Del Potro – trudny powrót na kort
admin
Ponowne pojawienie się w zawodowym tenisie Juana Martina Del Potro jest doskonałą informacją. Trzeba trzymać kciuki, żeby kontuzja, która wielokrotnie przerywała karierę Argentyńczyka nie powróciła. Takich zawodników brakuje dzisiaj w Tourze – nieprzewidywalnych, sprawiających kłopoty każdemu, nawet najwyżej rozstawionym. W czasach, kiedy Del Potro wspinał się na tenisowe wyżyny, był po prostu przeciwnikiem niewygodnym.
Do tej formy brakuje jeszcze sporo, ale na tym etapie, po kilku meczach można już wyciągnąć trochę wniosków na temat gry argentyńskiego zawodnika. Najważniejszą sprawą jest forehand. Całe szczęście dla Del Potro – nie stracił on swojej jakości. Ciągle jest niezwykle trudny do odczytania przez pozostałych tenisistów, ponieważ Argentyńczyk doskonale maskuje kierunek zagrania oraz rotację. Wszystko przez uderzanie „z nadgarstka”. Tutaj wszystko jest na swoim miejscu – głębokość zagrań oraz możliwość przyspieszenia akcji. Ostatnie mecze, chociażby w Indian Wells, pokazały, że forehand ciągle jest zagraniem robiącym różnicę, nie tylko solidnym, ale wygrywającym istotne punkty.
Ze strony backhandowej nie jest może aż tak spektakularnie, ale solidnie i z ograniczeniem ilości niewymuszonych błędów. W oczy rzuca się o wiele częstsze niż wcześniej wykorzystywanie slajsa do mieszania tempa akcji. Del Potro wielokrotnie używał tego zagrania, jednak czasem kończyło się to atakiem z drugiej strony siatki. Jest to na pewno element, nad którym trzeba jeszcze popracować.
Argentyńczyk jest wysokim zawodnikiem. 198 centymetrów daje świetny zasięg przy serwisie oraz dobre krycie siatki, ale z drugiej strony nie ułatwia poruszania się po korcie. Widać jednak, że Del Potro mocno pracował nad tym elementem – jest nie tylko szybki, jak na swoje warunki oczywiście, ale potrafi schodzić do niższych piłek i skutecznie je odgrywać. Nie jest to regułą wśród wysokich zawodników, którzy najczęściej opierają swoją grę na serwisie. Owszem, podanie jest mocną stroną wracającego po kontuzji tenisisty, jednak jego gra jest różnorodna. Del Potro nie trzyma się wyłącznie linii końcowej – atakuje volleyem, podejmuje ryzyko. Jest wielowymiarowy.

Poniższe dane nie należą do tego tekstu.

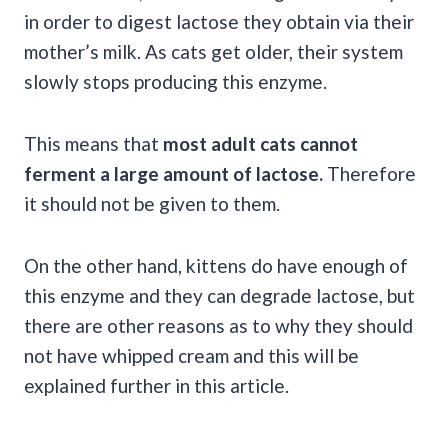
in order to digest lactose they obtain via their
mother’s milk. As cats get older, their system
slowly stops producing this enzyme.
This means that
most adult cats cannot
ferment a large amount of lactose.
Therefore
it should not be given to them.
On the other hand, kittens do have enough of
this enzyme and they can degrade lactose, but
there are other reasons as to why they should
not have whipped cream and this will be
explained further in this article.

Niestety ten sezon uwidocznił elementy, które wymagają jeszcze poprawy. Przy intensywnych wymianach Argentyńczyk wyglądał, jakby brakowało mu sił na kontynuowanie gry na najwyższych obrotach. Podpierał się rakietą, widać było zmęczenie. Jak w pojedynku z Berdychem, kiedy po emocjonującym pierwszym secie zabrakło sił na dalszą walkę, co skończyło się szybką drugą partią. To kluczowy element, ponieważ jeśli Del Potro chce utrzymywać wysoką intensywność wymian, a na to wygląda, musi mieć oparcie w kondycji.

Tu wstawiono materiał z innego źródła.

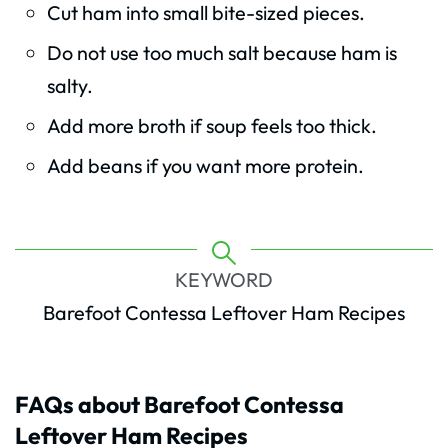
Cut ham into small bite-sized pieces.
Do not use too much salt because ham is
salty.
Add more broth if soup feels too thick.
Add beans if you want more protein.
KEYWORD
Barefoot Contessa Leftover Ham Recipes
FAQs about Barefoot Contessa
Leftover Ham Recipes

Paradoksalnie sporym problemem jest też doświadczenie. Argentyńczyk jest oczywiście zawodnikiem z dużym bagażem zdobytym w trakcie kariery, ale długie pozostawanie poza zawodowym tenisem skutkuje jednak brakiem ogrania. Żaden trening nie jest w stanie naśladować najbardziej stykowych sytuacji na korcie, trudnych wymian, w których jedno zagranie przesądza o powodzeniu w gemie czy secie. Tutaj braki są spore, ale na pewno z biegiem sezonu będzie coraz lepiej. Presja w trakcie break pointów czy intensywność przy długich wymianach towarzyszą każdemu tenisiście na co dzień, ale nie są możliwe do odzwierciedlenia z trenerem. Widać, że Del Potro podejmuje czasem w takich sytuacjach złe decyzje.
Dobre informacje są jednak takie, że pomimo 420 miejsca w rankingu argentyński zawodnik prezentuje się, jak przedstawiciel najlepszej pięćdziesiątki, pisząc szczerze, jego gra wygląda nawet lepiej, ale nie chcę popadać w zbyt duży optymizm. Tenisowo wszystko zaczyna funkcjonować tak, jak powinno. Reszta przyjdzie z czasem i kolejnymi zwycięstwami.